Confessions of a 20 Something: Full Course
November 10, 2009By Ana Guthrie

Recently, I found myself meandering through the usual mommying, churching, working and hanging out routine when
 
BOOM! POW! CLANG!
 
my throat started to feel as though terrorizing, little ninjas were having it out...or that the Berlin Wall collapsed between my chin and my shoulders (intentional digression, here:how cool is it that this week the world is commerating 20 years since that historical moment?)...or that my tonsils suddenly decided they no longer liked each other and wanted a divorce...or...well, I think I've made my case, eh?
 
A quick visit to an Urgent Care Center revealed that I had Strep Throat. "No big deal," the doctor declared. "It happens all the time. Rest for four days and take your antibiotics exactly as instructed," she charged.
 
One prescription called for a seven-day course. Piece of cake. I took it as instructed. There was also a coinciding ten-day treatment. No problem...except that I carelessly stopped taking it after I finished the seven-day treatment. Eight days later, I found myself at square one: burning throat, fever, chills and so on.
 
Back to Urgent Care I headed. Embarrassed, I explained to the doctor that I didn't take my antibiotics the way I should have and that I deserved whatever health speech was coming because I knew better. After a long but, indeed, well-deserved spiel about the importance of being faithful to our bodies and our medications, the doctor ordered me to restart the treatment.
 
I learned an exceptional physical and spiritual lesson: if you want your deliverance from a problem, you have to complete everything it takes to receive thebreakthrough.
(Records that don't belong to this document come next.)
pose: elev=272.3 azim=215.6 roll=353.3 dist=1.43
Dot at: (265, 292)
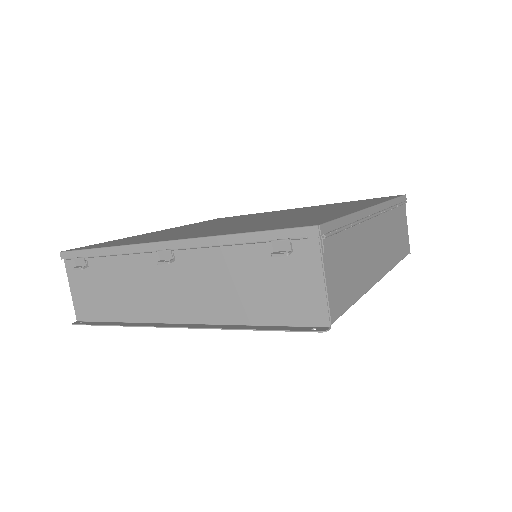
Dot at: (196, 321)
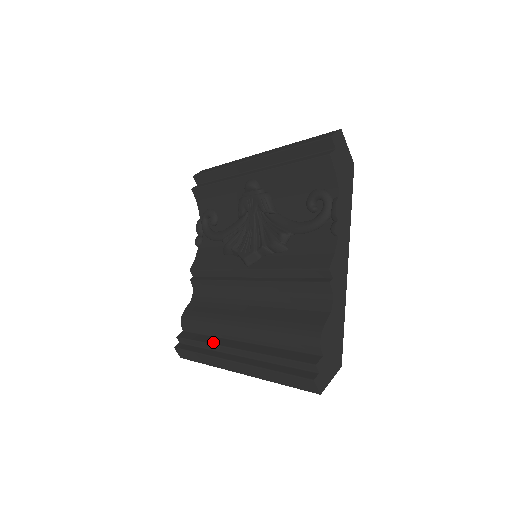
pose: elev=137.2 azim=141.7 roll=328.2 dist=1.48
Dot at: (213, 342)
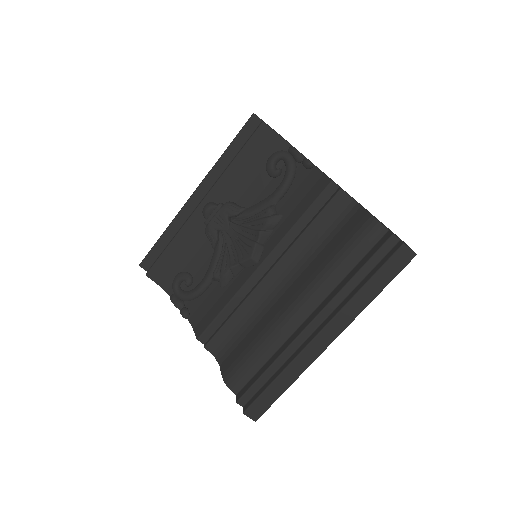
Dot at: (282, 350)
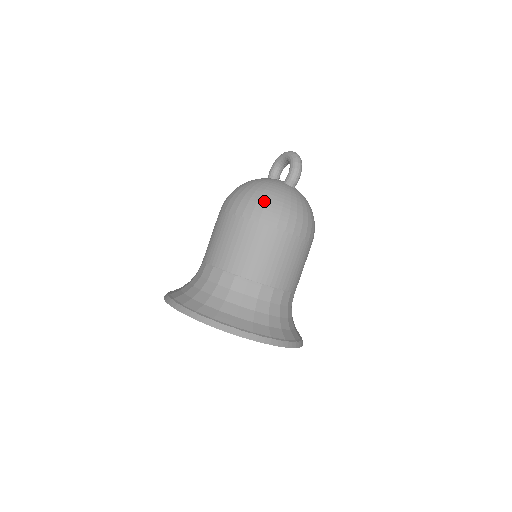
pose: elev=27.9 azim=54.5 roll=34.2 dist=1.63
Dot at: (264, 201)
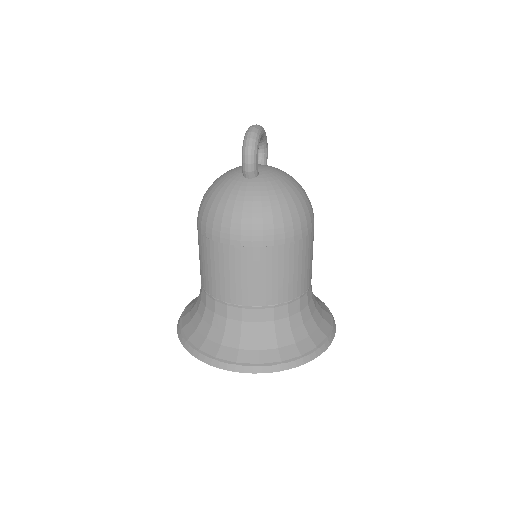
Dot at: (207, 211)
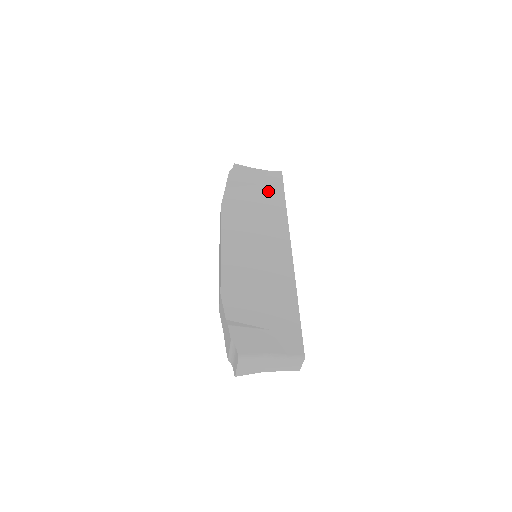
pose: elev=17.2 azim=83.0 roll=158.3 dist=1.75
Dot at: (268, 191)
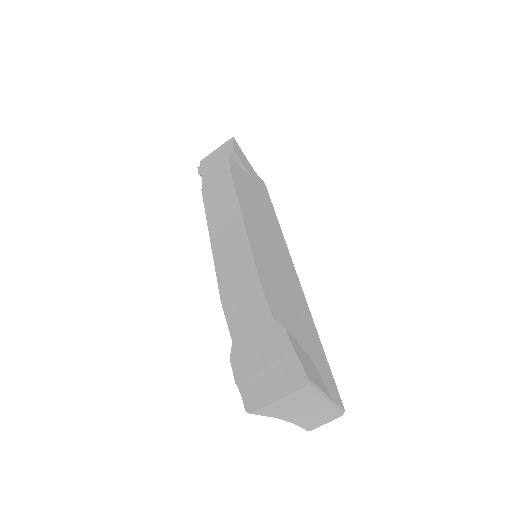
Dot at: (262, 192)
Do not, instead, simply do enough to pacify the situation. Against my better judgment, I interrupted my regiment--completely discarding my guard--once I felt better. Yes, it was "pure slackness," as my dear mother would say.
 
In both our physical and spiritual lives, feeling better is far different than being healed. If we are serious about obtaining and maintaining vitality, then we must know that God requires us to complete a full course.
 
Is there an area of your life where you've let down your guard? Have you settled for just enough instead of fullness and wholeness?Perhaps, you, too, asked God to work on your behalf, yet, once He came through you waned on your commitment.
 
This week, I want to reflect on some scriptures that speak to Believers about staying focused and not waning in our faithfulness:
 
But one thing I do: Forgetting what is behind and straining toward what is ahead, I press on toward the goal to win the prize for which God has called me heavenward in Christ Jesus. (Philippians 3:13b-14)
 
Do you not know that in a race all the runners run, but only one gets the prize? Run in such a way as to get the prize. (1 Corinthians 9:24)
 
I have fought the good fight, I have finished the race, I have kept the faith. (2 Timothy 4:7)
 
And the God of all grace, who called you to his eternal glory in Christ, after you have suffered a little while, will himself restore you and make you strong, firm and steadfast. (1 Peter 5:10)

Shalom!

 
Ana Guthrie is a super cool chick with a heart for God and love for youth culture. She doubles as a not-so-naughty librarian and instructor at Florida Memorial University in Miami, Florida.